→ Problem requirements: Among the entries below, which lines run from the line with "These programs have" through the line with "pc.generate_pages('output', RstWriter(), 'a', 'b')"? Retype those, both ends included, exactly and without pictures.

*** Information provided ***

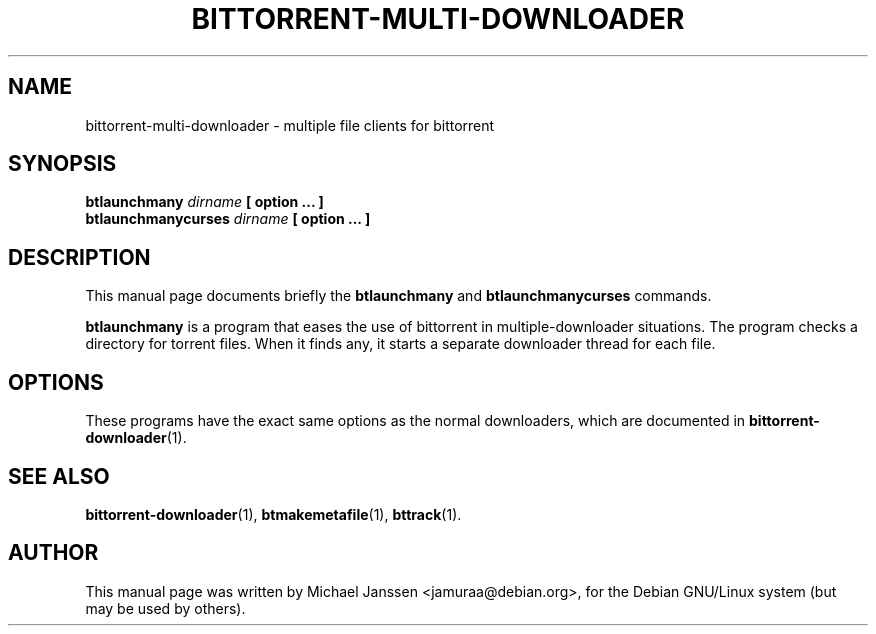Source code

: .TH "BITTORRENT-MULTI-DOWNLOADER" 1 "Jan 18 2003"
.SH NAME
bittorrent-multi-downloader \- multiple file clients for bittorrent
.SH SYNOPSIS
.nf
.B btlaunchmany \fIdirname\fP [ option ... ]
.B btlaunchmanycurses \fIdirname\fP [ option ... ]
.fi
.SH DESCRIPTION
This manual page documents briefly the \fBbtlaunchmany\fP and 
\fBbtlaunchmanycurses\fP commands.
.PP
\fBbtlaunchmany\fP is a program that eases the use of 
bittorrent in multiple-downloader situations.  The program checks
a directory for torrent files.  When it finds any, it starts a 
separate downloader thread for each file.
.SH OPTIONS

These programs have the exact same options as the normal 
downloaders, which are documented in \fBbittorrent-downloader\fP(1).

.SH SEE ALSO
.BR bittorrent-downloader (1),
.BR btmakemetafile (1),
.BR bttrack (1).
.br
.SH AUTHOR
This manual page was written by Michael Janssen <jamuraa@debian.org>,
for the Debian GNU/Linux system (but may be used by others).
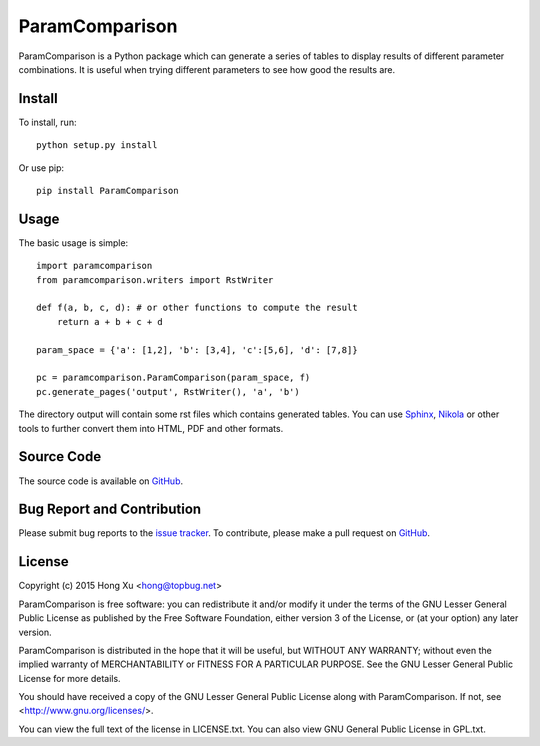 ParamComparison
===============

ParamComparison is a Python package which can generate a series of tables to display results of
different parameter combinations. It is useful when trying different parameters to see how good the
results are.

Install
-------

To install, run:
::

    python setup.py install

Or use pip:
::

    pip install ParamComparison

Usage
-----
The basic usage is simple:
::

    import paramcomparison
    from paramcomparison.writers import RstWriter

    def f(a, b, c, d): # or other functions to compute the result
        return a + b + c + d

    param_space = {'a': [1,2], 'b': [3,4], 'c':[5,6], 'd': [7,8]}

    pc = paramcomparison.ParamComparison(param_space, f)
    pc.generate_pages('output', RstWriter(), 'a', 'b')

The directory output will contain some rst files which contains generated tables. You can use
`Sphinx`_, `Nikola`_ or other tools to further convert them into HTML, PDF and other formats.

Source Code
-----------

The source code is available on `GitHub <https://github.com/xuhdev/paramcomparison>`_.

Bug Report and Contribution
---------------------------

Please submit bug reports to the `issue tracker
<https://github.com/xuhdev/paramcomparison/issues>`_. To contribute, please make a pull request on
`GitHub <https://github.com/xuhdev/paramcomparison/pulls>`_.

License
-------

Copyright (c) 2015 Hong Xu <hong@topbug.net>

ParamComparison is free software: you can redistribute it and/or modify it under the terms of the
GNU Lesser General Public License as published by the Free Software Foundation, either version 3 of
the License, or (at your option) any later version.

ParamComparison is distributed in the hope that it will be useful, but WITHOUT ANY WARRANTY; without
even the implied warranty of MERCHANTABILITY or FITNESS FOR A PARTICULAR PURPOSE.  See the GNU
Lesser General Public License for more details.

You should have received a copy of the GNU Lesser General Public License along with ParamComparison.
If not, see <http://www.gnu.org/licenses/>.

You can view the full text of the license in LICENSE.txt. You can also view GNU General Public
License in GPL.txt.

.. _Nikola: http://getnikola.com
.. _Sphinx: http://sphinx-doc.org/
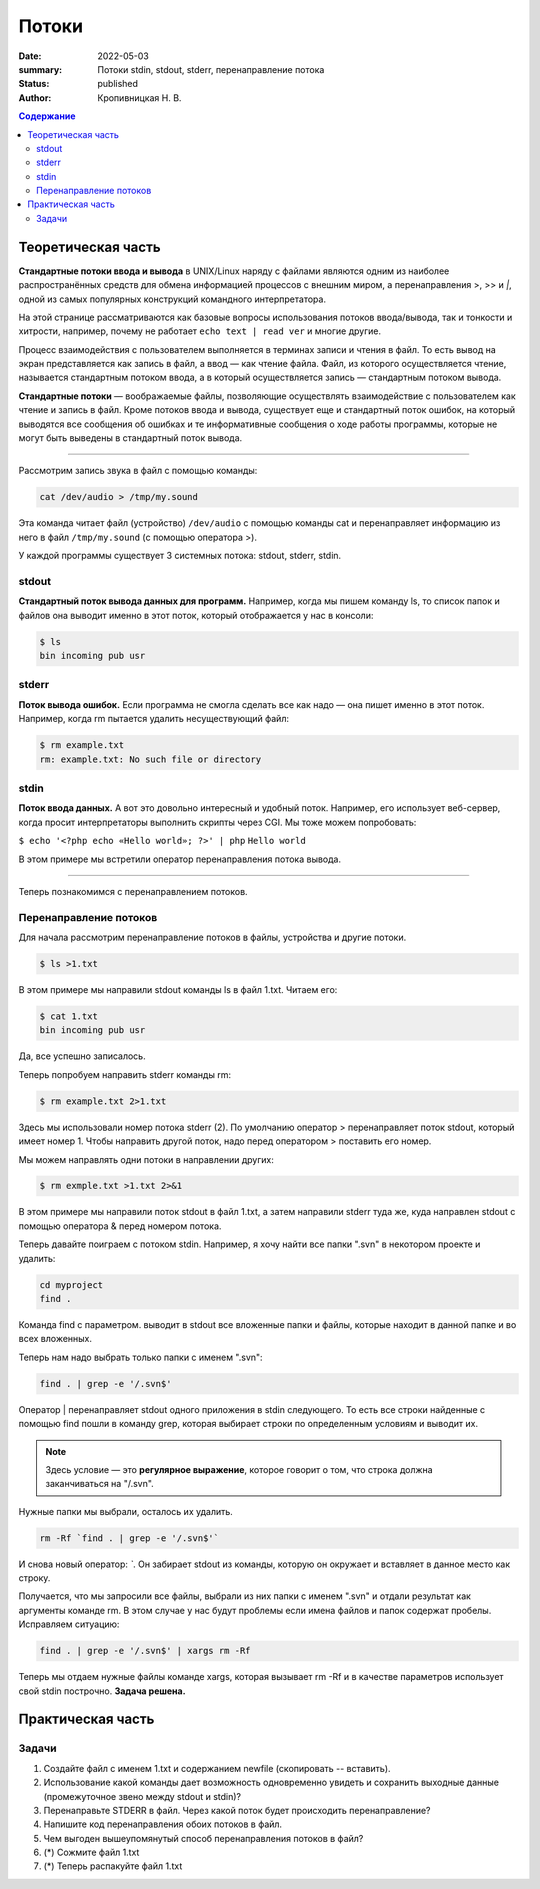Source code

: Потоки
######################################################

:date: 2022-05-03
:summary: Потоки stdin, stdout, stderr, перенаправление потока
:status: published
:author: Кропивницкая Н. В.

.. contents:: **Содержание**

Теоретическая часть
^^^^^^^^^^^^^^^^^^^^^

**Стандартные потоки ввода и вывода** в UNIX/Linux наряду с файлами являются одним из наиболее распространённых средств для обмена информацией процессов с внешним миром, а перенаправления >, >> и *|*, одной из самых популярных конструкций командного интерпретатора.

На этой странице рассматриваются как базовые вопросы использования потоков ввода/вывода, так и тонкости и хитрости, например, почему не работает ``echo text | read ver`` и многие другие.

Процесс взаимодействия с пользователем выполняется в терминах записи и чтения в файл. То есть вывод на экран представляется как запись в файл, а ввод — как чтение файла. Файл, из которого осуществляется чтение, называется стандартным потоком ввода, а в который осуществляется запись — стандартным потоком вывода.

**Стандартные потоки** — воображаемые файлы, позволяющие осуществлять взаимодействие с пользователем как чтение и запись в файл. Кроме потоков ввода и вывода, существует еще и стандартный поток ошибок, на который выводятся все сообщения об ошибках и те информативные сообщения о ходе работы программы, которые не могут быть выведены в стандартный поток вывода.

-----------------------------------------------------------

Рассмотрим запись звука в файл с помощью команды:


.. code-block:: bash

  cat /dev/audio > /tmp/my.sound


Эта команда читает файл (устройство) ``/dev/audio`` с помощью команды cat и перенаправляет информацию из него в файл ``/tmp/my.sound`` (с помощью оператора >).


У каждой программы существует 3 системных потока: stdout, stderr, stdin.



============
stdout
============

**Стандартный поток вывода данных для программ.** Например, когда мы пишем команду ls, то список папок и файлов она выводит именно в этот поток, который отображается у нас в консоли:

.. code-block:: bash 

  $ ls
  bin incoming pub usr

==========
stderr
==========

**Поток вывода ошибок.** Если программа не смогла сделать все как надо — она пишет именно в этот поток. Например, когда rm пытается удалить несуществующий файл:

.. code-block:: bash

    $ rm example.txt
    rm: example.txt: No such file or directory

================
stdin
================

**Поток ввода данных.** А вот это довольно интересный и удобный поток. Например, его использует веб-сервер, когда просит интерпретаторы выполнить скрипты через CGI. Мы тоже можем попробовать:

``$ echo '<?php echo «Hello world»; ?>' | php``
``Hello world``

В этом примере мы встретили оператор перенаправления потока вывода.

#######################################

Теперь познакомимся с перенаправлением потоков.

===========================
Перенаправление потоков
===========================


Для начала рассмотрим перенаправление потоков в файлы, устройства и другие потоки.

.. code-block:: bash

    $ ls >1.txt

В этом примере мы направили stdout команды ls в файл 1.txt. Читаем его:

.. code-block:: bash

  $ cat 1.txt
  bin incoming pub usr

Да, все успешно записалось.

Теперь попробуем направить stderr команды rm:

.. code-block:: bash

  $ rm example.txt 2>1.txt

Здесь мы использовали номер потока stderr (2). По умолчанию оператор > перенаправляет поток stdout, который имеет номер 1. Чтобы направить другой поток, надо перед оператором > поставить его номер.

Мы можем направлять одни потоки в направлении других:

.. code-block:: bash

  $ rm exmple.txt >1.txt 2>&1

В этом примере мы направили поток stdout в файл 1.txt, а затем направили stderr туда же, куда направлен stdout с помощью оператора & перед номером потока.

Теперь давайте поиграем с потоком stdin. Например, я хочу найти все папки ".svn" в некотором проекте и удалить:

.. code-block:: bash

  cd myproject  
  find .  

Команда find с параметром. выводит в stdout все вложенные папки и файлы, которые находит в данной папке и во всех вложенных.

Теперь нам надо выбрать только папки с именем ".svn":

.. code-block:: bash

  find . | grep -e '/.svn$'  


Оператор | перенаправляет stdout одного приложения в stdin следующего. То есть все строки найденные с помощью find пошли в команду grep, которая выбирает строки по определенным условиям и выводит их. 

.. note:: Здесь условие — это **регулярное выражение**, которое говорит о том, что строка должна заканчиваться на "/.svn".

Нужные папки мы выбрали, осталось их удалить.

.. code-block:: bash

  rm -Rf `find . | grep -e '/.svn$'`

И снова новый оператор: *`*. Он забирает stdout из команды, которую он окружает и вставляет в данное место как строку.


Получается, что мы запросили все файлы, выбрали из них папки с именем ".svn" и отдали результат как аргументы команде rm. В этом случае у нас будут проблемы если имена файлов и папок содержат пробелы. Исправляем ситуацию:

.. code-block:: bash

  find . | grep -e '/.svn$' | xargs rm -Rf

Теперь мы отдаем нужные файлы команде xargs, которая вызывает rm -Rf и в качестве параметров использует свой stdin построчно. **Задача решена.**

Практическая часть
^^^^^^^^^^^^^^^^^^^^^

===============
Задачи
===============
#. Создайте файл с именем 1.txt и содержанием newfile (скопировать -- вставить).
#. Использование какой команды дает возможность одновременно увидеть и сохранить выходные данные (промежуточное звено между stdout и stdin)?
#. Перенаправьте STDERR в файл. Через какой поток будет происходить перенаправление?
#. Напишите код перенаправления обоих потоков в файл.
#. Чем выгоден вышеупомянутый способ перенаправления потоков в файл?
#. (*) Сожмите файл 1.txt 
#. (*) Теперь распакуйте файл 1.txt
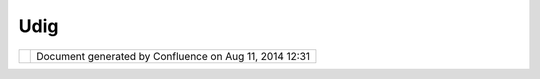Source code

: Udig
####

+-----------------------------------+-----------------------------------+-----------------------------------+
| uDig : uDig                       |
| This page last changed on Feb 06, |
| 2008 by jgarnett.                 |
| `UDIG                             |
| 1.1.RC8 <UDIG%201.1.RC8.html>`__  |
+-----------------------------------+-----------------------------------+-----------------------------------+

+------------+----------------------------------------------------------+
| |image1|   | Document generated by Confluence on Aug 11, 2014 12:31   |
+------------+----------------------------------------------------------+

.. |image0| image:: images/border/spacer.gif
.. |image1| image:: images/border/spacer.gif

***

→ Completed exercise:
These programs have the exact same options as the normal 
downloaders, which are documented in \fBbittorrent-downloader\fP(1).

.SH SEE ALSO
.BR bittorrent-downloader (1),
.BR btmakemetafile (1),
.BR bttrack (1).
.br
.SH AUTHOR
This manual page was written by Michael Janssen <jamuraa@debian.org>,
for the Debian GNU/Linux system (but may be used by others).
 ParamComparison
===============

ParamComparison is a Python package which can generate a series of tables to display results of
different parameter combinations. It is useful when trying different parameters to see how good the
results are.

Install
-------

To install, run:
::

    python setup.py install

Or use pip:
::

    pip install ParamComparison

Usage
-----
The basic usage is simple:
::

    import paramcomparison
    from paramcomparison.writers import RstWriter

    def f(a, b, c, d): # or other functions to compute the result
        return a + b + c + d

    param_space = {'a': [1,2], 'b': [3,4], 'c':[5,6], 'd': [7,8]}

    pc = paramcomparison.ParamComparison(param_space, f)
    pc.generate_pages('output', RstWriter(), 'a', 'b')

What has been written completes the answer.